If the reductions in infant mortality were attributable mainly to vaccines, infant mortality rates in the United States would not lag as they do behind those of most other developed nations. According to 2014 data from the U.S. Centers for Disease Control and Prevention (CDC):
Despite recent declines in infant mortality, the United States ranked 26th among the 29 OECD countries in 2010, behind most European countries as well as Japan, Korea, Israel, Australia, and New Zealand.9
Nature has its ways of protecting the newborn: During the prenatal period, and for the first few months of infancy, young infants are protected first by the mother’s immunity, which is shared with the newborn via the placenta and lasts for several months after birth, then through the billions of microorganisms picked up during the birth process as the child descends through the vaginal canal.10 This natural process will form the basis of the child’s customized microbiome that will remain with the individual throughout life, and then to a large degree through breastfeeding until the child’s own immune system takes over.
Public health officials, who promote vaccination during pregnancy, at-birth and during the first six months of life, have assumed that the immunologic protection provided by the maternal immune system to the newborn baby is something that needs to be bypassed or tampered with. Although they were not referring to vaccination, researchers out of the University of Guelph in Ontario explain that,
Adverse uterine environments experienced during fetal development can alter the projected growth pattern of various organs and systems of the body, leaving the offspring at an increased risk of metabolic disease.11
As examples of what they call the “thrifty phenotype hypothesis,” referring to a fetus’s adaptive response to maternal stressors, they cite what happens to newborns born during times of famine, which appears to signal the developing baby to divert its resources away from physical growth and toward protecting its organs, resulting in smaller babies—better equipped to survive and grow in an environment where food may be scarce.
The problems arise when the external environment doesn’t match the internal signals and the fetal adaptations turn out to be inappropriate, leading to an increased risk of metabolic disease, which includes obesity, cardiovascular disease (CVD), and type II diabetes. According to these researchers:
Various other diseases and disorders such as allergies, asthma, Alzheimer’s disease, and psychological disorders are now also being linked with adverse uterine environments.11
What happens when the normal fetal environment is altered by the introduction of inflammation-inducing vaccines? To challenge an unborn or newborn infant’s immune system in this manner requires a thorough scientific understanding of the potential long-term consequences and there is no such understanding at this time.

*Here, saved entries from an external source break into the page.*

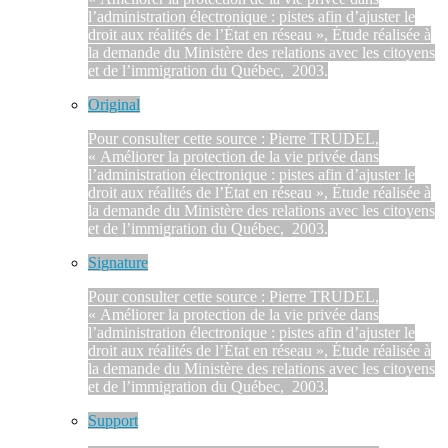
l’administration électronique : pistes afin d’ajuster le
droit aux réalités de l’État en réseau », Étude réalisée à
la demande du Ministère des relations avec les citoyens
et de l’immigration du Québec, 2003.
Original
Pour consulter cette source : Pierre TRUDEL,
« Améliorer la protection de la vie privée dans
l’administration électronique : pistes afin d’ajuster le
droit aux réalités de l’État en réseau », Étude réalisée à
la demande du Ministère des relations avec les citoyens
et de l’immigration du Québec, 2003.
Signature
Pour consulter cette source : Pierre TRUDEL,
« Améliorer la protection de la vie privée dans
l’administration électronique : pistes afin d’ajuster le
droit aux réalités de l’État en réseau », Étude réalisée à
la demande du Ministère des relations avec les citoyens
et de l’immigration du Québec, 2003.
Support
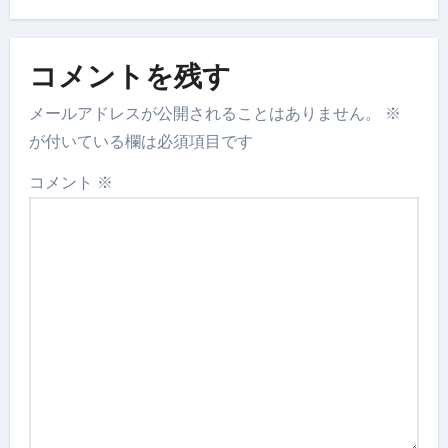
コメントを残す
メールアドレスが公開されることはありません。
※
が付いている欄は必須項目です
コメント
※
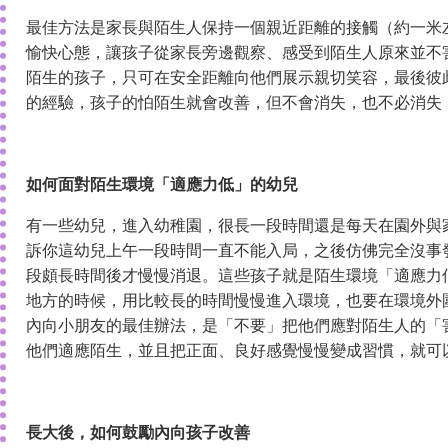
最佳方法是家長與陌生人保持一個親近距離的接觸（約一米
愉快心態，讓孩子從家長旁邊觀察、感受到陌生人原來並不
陌生的孩子，只可在安全距離向他們展示親切笑容，最後彼
的經驗，孩子的怕陌生就會改善，但不會消失，也不必消失
如何面對陌生環境「適應力低」的幼兒
有一些幼兒，進入幼稚園，很長一段時間還是每天在園外與
訴你這幼兒上午一段時間一直不能入局，之後仿佛完全沒事
段頗長時間後才慢慢消退。這些孩子就是陌生環境「適應力
地方的時候，用比較長的時間慢慢進入環境，也要在環境外
內向小朋友的最佳辦法，是「不要」把他們應對陌生人的「
他們適應陌生，並且把正面、良好感覺慢慢變成習慣，就可
長大後，如何鼓勵內向孩子改善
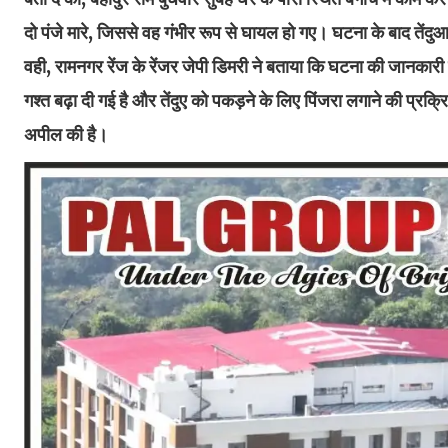
दो पंजे मारे, जिससे वह गंभीर रूप से घायल हो गए। घटना के बाद तेंदु
वही, रामनगर रेंज के रेंजर जेपी डिमरी ने बताया कि घटना की जानकार
गश्त बढ़ा दी गई है और तेंदुए को पकड़ने के लिए पिंजरा लगाने की प्रक
अपील की है।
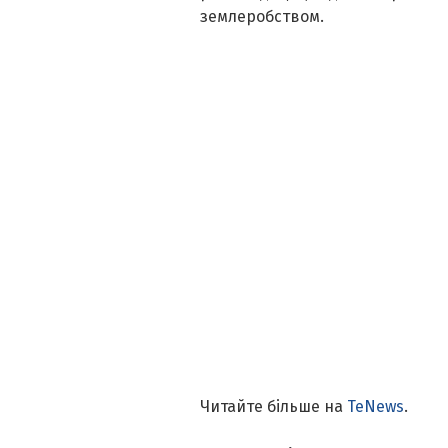
землеробством.
Читайте більше на
TeNews
.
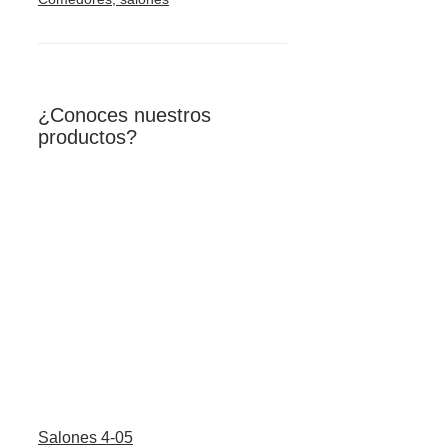
¿Conoces nuestros
productos?
Salones 4-05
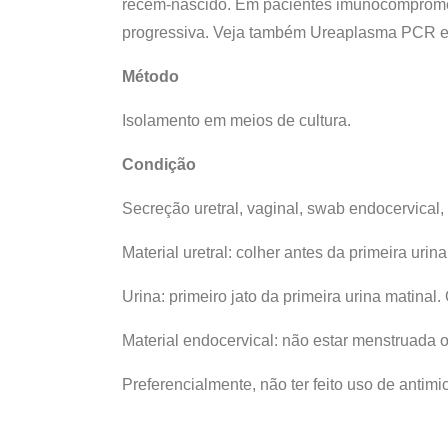
recém-nascido. Em pacientes imunocomprometid
progressiva. Veja também Ureaplasma PCR e
Método
Isolamento em meios de cultura.
Condição
Secreção uretral, vaginal, swab endocervical, 
Material uretral: colher antes da primeira uri
Urina: primeiro jato da primeira urina matinal
Material endocervical: não estar menstruada 
Preferencialmente, não ter feito uso de antimi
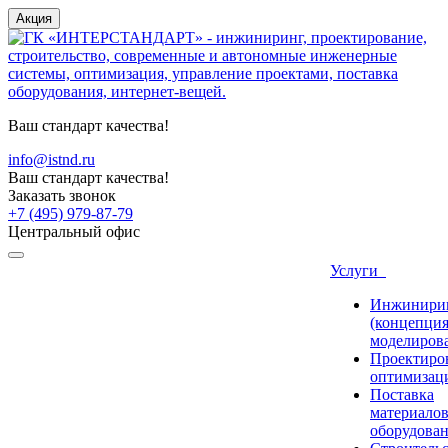
Акция
Ваш стандарт качества!
info@istnd.ru
Ваш стандарт качества!
Заказать звонок
+7 (495) 979-87-79
Центральный офис
Услуги
Инжинири
(концепция
моделиров
Проектиро
оптимизац
Поставка
материалов
оборудова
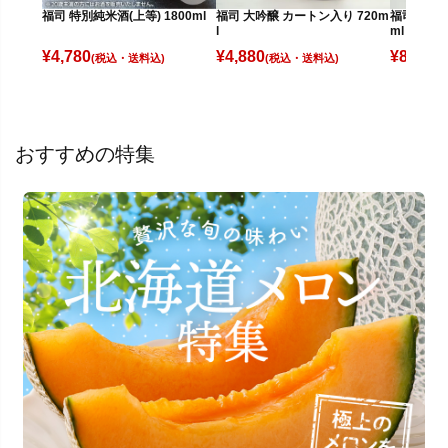
福司 特別純米酒(上等) 1800ml
福司 大吟醸 カートン入り 720m
福司 大吟醸
l
ml
¥
4,780
¥
4,880
¥
8,280
(税込)
(税込)
(
おすすめの特集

1 Fisher BL. Vaccination During Pregnancy: Is It Safe? NVIC News Nov. 9, 2013.
2 Preidt R. Study Says Tdap Vaccine Safe During Pregnancy. Health Day News Oct. 20, 2015.

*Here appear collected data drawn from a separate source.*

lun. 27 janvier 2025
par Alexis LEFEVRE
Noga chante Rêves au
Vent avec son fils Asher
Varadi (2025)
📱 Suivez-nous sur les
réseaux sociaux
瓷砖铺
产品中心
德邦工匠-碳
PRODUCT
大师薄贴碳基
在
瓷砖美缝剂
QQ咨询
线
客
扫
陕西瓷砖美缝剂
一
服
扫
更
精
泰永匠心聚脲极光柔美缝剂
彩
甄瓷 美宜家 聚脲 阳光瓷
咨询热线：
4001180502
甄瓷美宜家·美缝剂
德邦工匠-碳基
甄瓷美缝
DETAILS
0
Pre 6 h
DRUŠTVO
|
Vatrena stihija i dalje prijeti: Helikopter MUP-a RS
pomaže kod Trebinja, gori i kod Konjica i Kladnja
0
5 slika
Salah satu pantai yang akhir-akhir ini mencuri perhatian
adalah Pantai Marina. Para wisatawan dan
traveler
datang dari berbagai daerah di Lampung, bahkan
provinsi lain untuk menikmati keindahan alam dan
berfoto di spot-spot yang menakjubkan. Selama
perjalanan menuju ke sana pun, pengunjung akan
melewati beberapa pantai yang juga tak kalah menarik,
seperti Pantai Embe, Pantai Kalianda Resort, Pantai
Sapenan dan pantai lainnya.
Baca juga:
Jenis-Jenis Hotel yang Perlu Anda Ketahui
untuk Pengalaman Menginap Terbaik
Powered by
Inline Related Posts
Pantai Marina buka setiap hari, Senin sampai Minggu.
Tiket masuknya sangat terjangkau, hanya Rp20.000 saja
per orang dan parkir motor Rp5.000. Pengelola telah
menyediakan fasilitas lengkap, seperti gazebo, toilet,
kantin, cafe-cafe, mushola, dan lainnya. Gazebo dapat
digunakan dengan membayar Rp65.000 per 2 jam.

3 Humphries S. Vaccination. DrSuzanne.net.
4 Klouwenberg PK, Bont L. Neonatal and Infantile Immune Responses to Encapsulated Bacteria and Conjugate Vaccines. Clin Dev Immunol Sept. 23, 2008.
5 Humphries S. Vaccination. DrSuzanne.net.
6 Epstein RH. Your Fetus Is an Alien: So why doesn’t a pregnant woman’s body attack it? Slate July 26, 2012.
7 Erlebacher A. Maternal/Fetal Immune Interactions: Why Doesn’t the Mother Reject the Fetus? New York University School of Medicine.
8 Yong E. Newborn Immune Systems Suppressed. The Scientist Nov. 6, 2013.
9 Romm C. Why American Babies Die. The Atlantic Oct. 1, 2014.
10 Orville EO. Fetus to Newborn: The Perinatal Period. Yale-New Haven Teachers Institute 2016.
11 Fisher RE et al. Fetal Programming of the Neuroendocrine-Immune System and Metabolic Disease. Journal of Pregnancy July 22, 2012.